Wednesday, February 26, 2014

Supremacist ideas.

Editor,

I recently read a racist screed by a right-wing religious leader that provides insight into how fruitless argument with Republicans is based on Enlightenment ideals embodied in the American founding documents.

The gist of this guy's argument is that to be born a white American is the highest privilege, earned in a pre-existential spiritual realm, and to be born anything else is punishment for performing inadequately in this spiritual proving ground.

It is not hard to generalize this racial argument to class, and it is not hard to realize that Republicans do not understand society as a joint project undertaken by many different kinds of people.

For a Republican there is a great chain of being, with Republican "job creators" -- a master race, superior beings, literally, cosmologically -- on top and a vast mass of miserable inferiors whose purpose in life is to serve them below.

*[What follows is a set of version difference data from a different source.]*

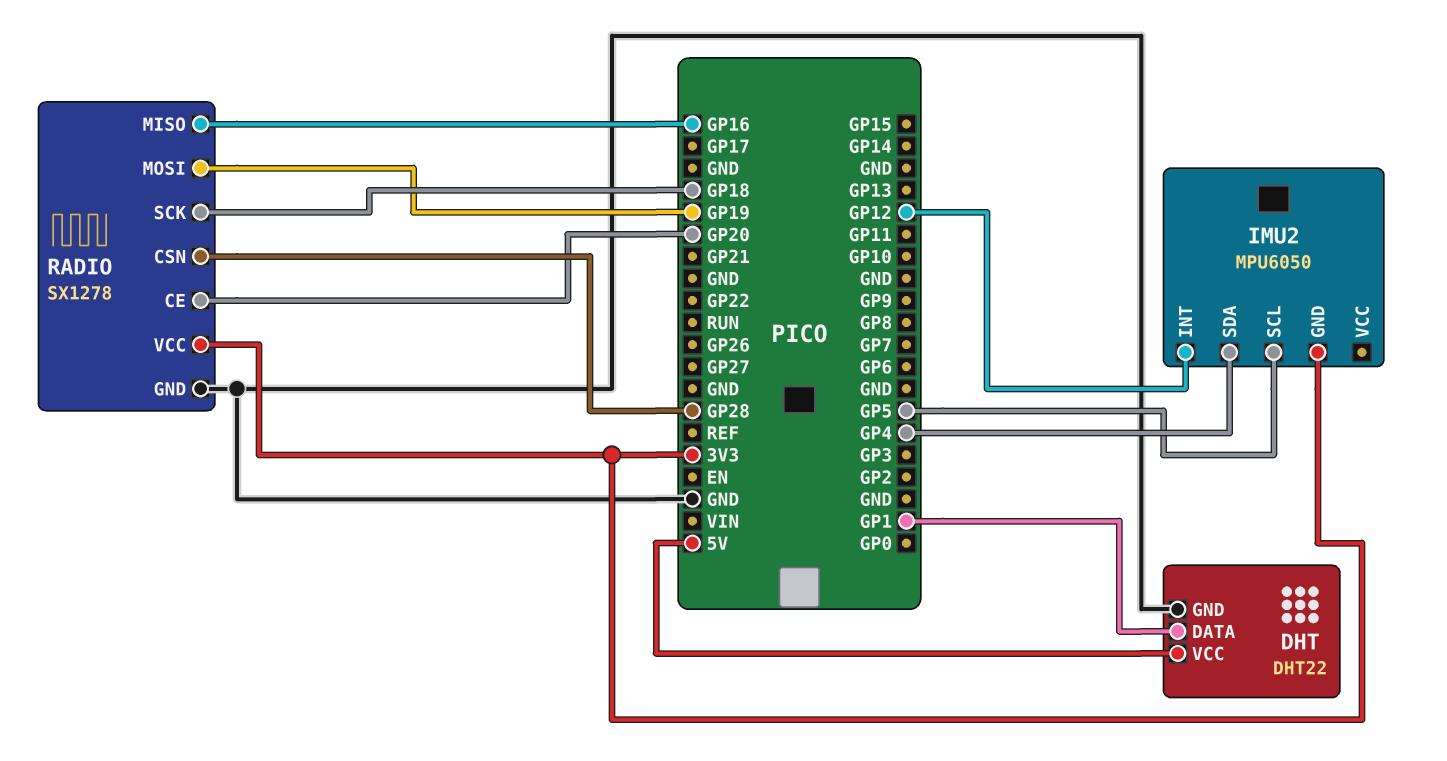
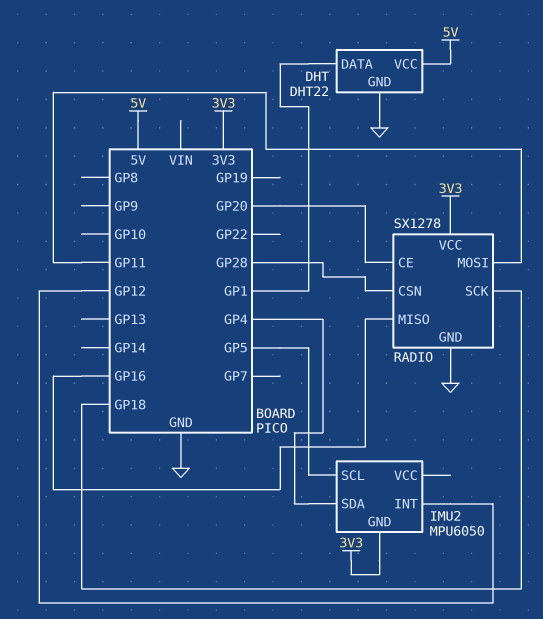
RADIO pin MOSI: GP19 -> GP11

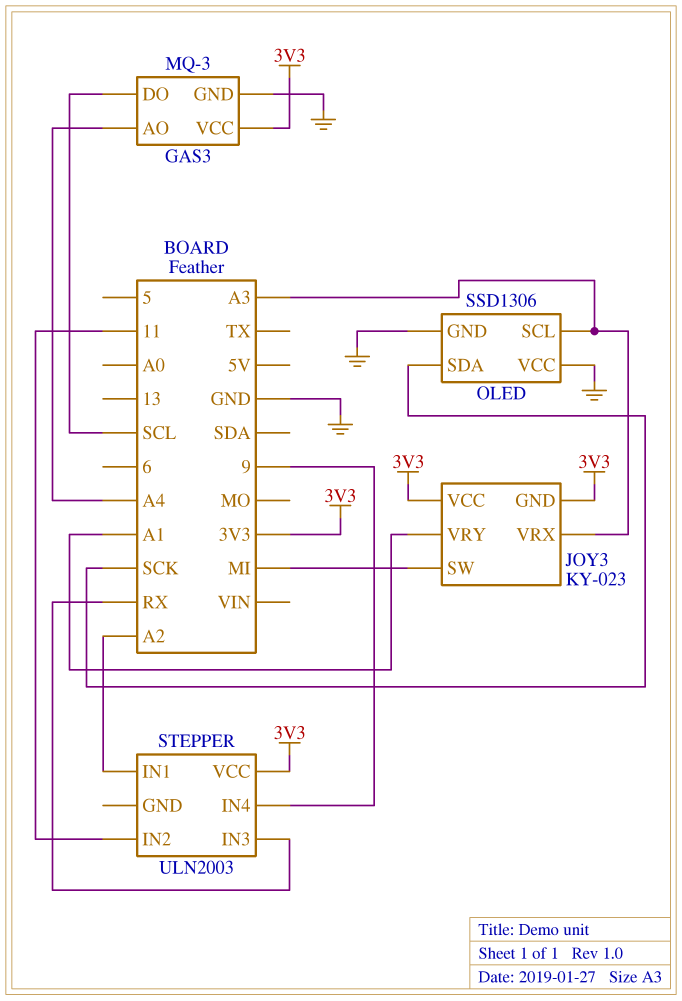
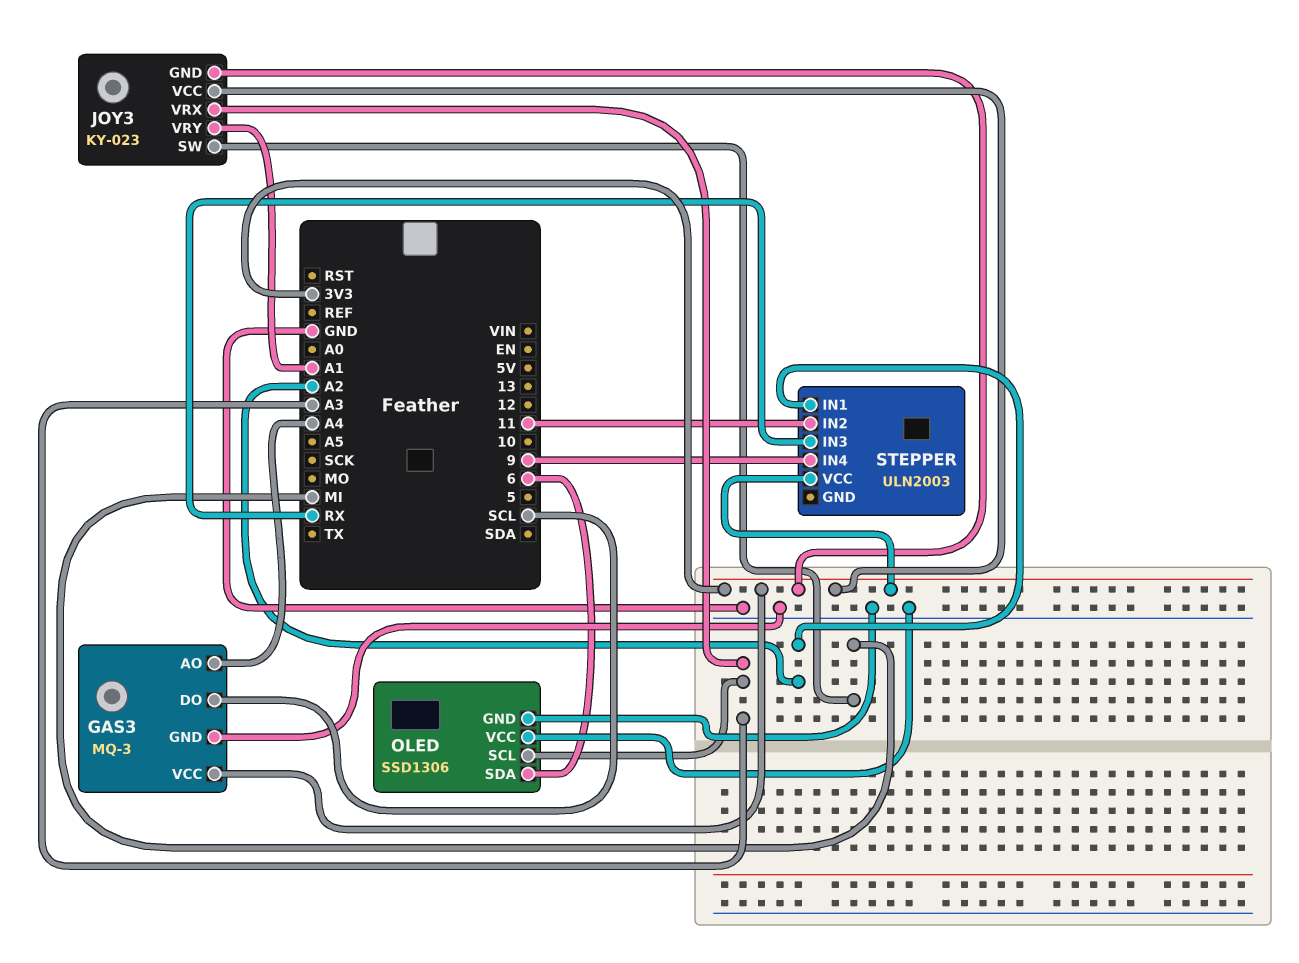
OLED pin SDA: SCK -> 6

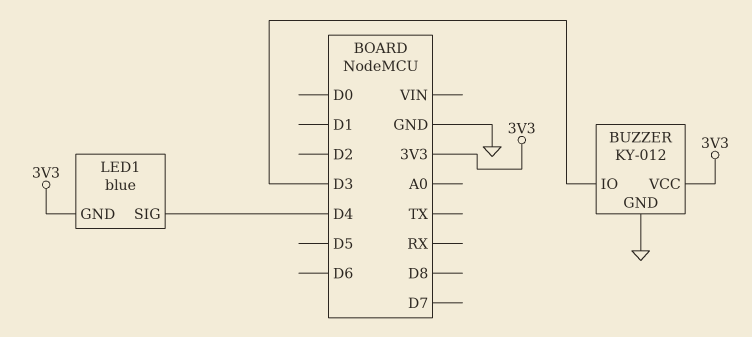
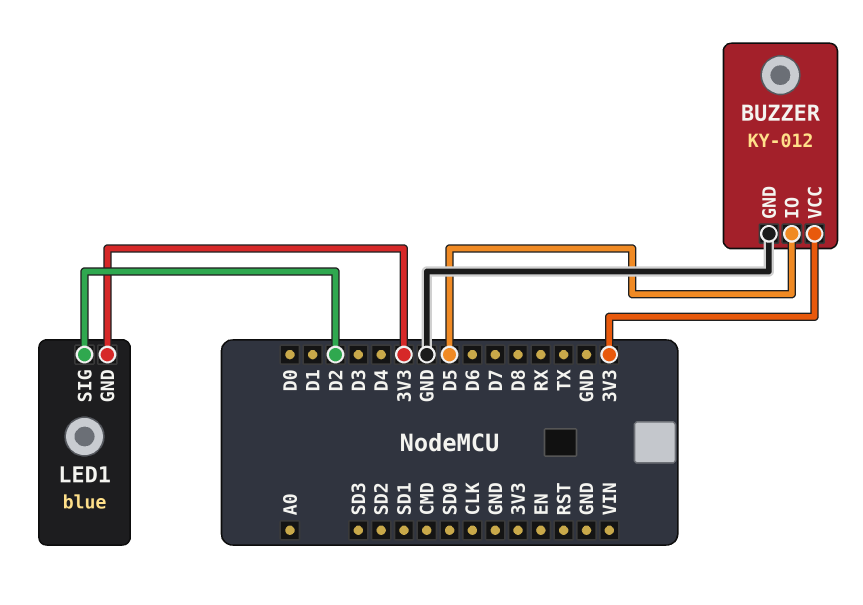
BUZZER pin IO: D3 -> D5
LED1 pin SIG: D4 -> D2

These ideas are not rare. They have popped up again and again throughout history all over the world. But it is important, I think, to recognize who you are debating with when you are confronted by Republicans and that the premises upon which your arguments are based mean nothing to them.

Republican arguments are riddled with subterfuge precisely because they understand they are dealing with people who do not grasp the true nature of reality as Republicans understand it and they realize only trickery will get their opponents to agree to policy based on their supremacist ideas.